Start of TEXT UNDER STUDY

Deadly Nightshade is a well-known, hardy perennial shrub with the scientific name Atropa belladonna. Also known as belladonna, it is native to Europe and has become naturalized in parts of North America. Its genus is named after Atropos, one of the Three Fates. Belladonna comes from the Italian word for beautiful woman. There, women used a chemical from the plant to dilate their pupils because they thought it made them look prettier. Despite its name, deadly nightshade is not a particularly poisonous plant. This does not, however, mean that the plant is harmless or safe to ingest.
It is a member of the nightshade family. Technically speaking, it is not a "true" nightshade because it does not contain solanine.
The plant has dull green leaves. Its flowers are either purple or pink, which yield shiny black berries. It is a small shrub, and can grow to be about one metre tall. It is relatively easy to grow from seeds. Because of its name, it is not common as a garden plant. It is a weed in some places. It is hard to eliminate once it becomes established.

End of TEXT UNDER STUDY
Start of DATA EXCERPTS

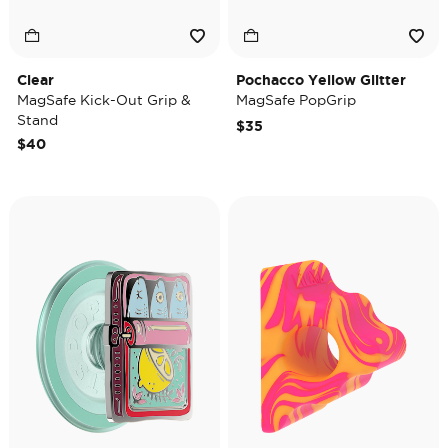
Clear
Pochacco Yellow Glitter
MagSafe Kick-Out Grip &
MagSafe PopGrip
Stand
$35
$40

End of DATA EXCERPTS

→ ASSIGNMENT
Can you repeat, word for word, the part of the deadly nightshade text starting with "The plant has" and going on through "it becomes established."?

→ SOLUTION TO THIS PROBLEM
The plant has dull green leaves. Its flowers are either purple or pink, which yield shiny black berries. It is a small shrub, and can grow to be about one metre tall. It is relatively easy to grow from seeds. Because of its name, it is not common as a garden plant. It is a weed in some places. It is hard to eliminate once it becomes established.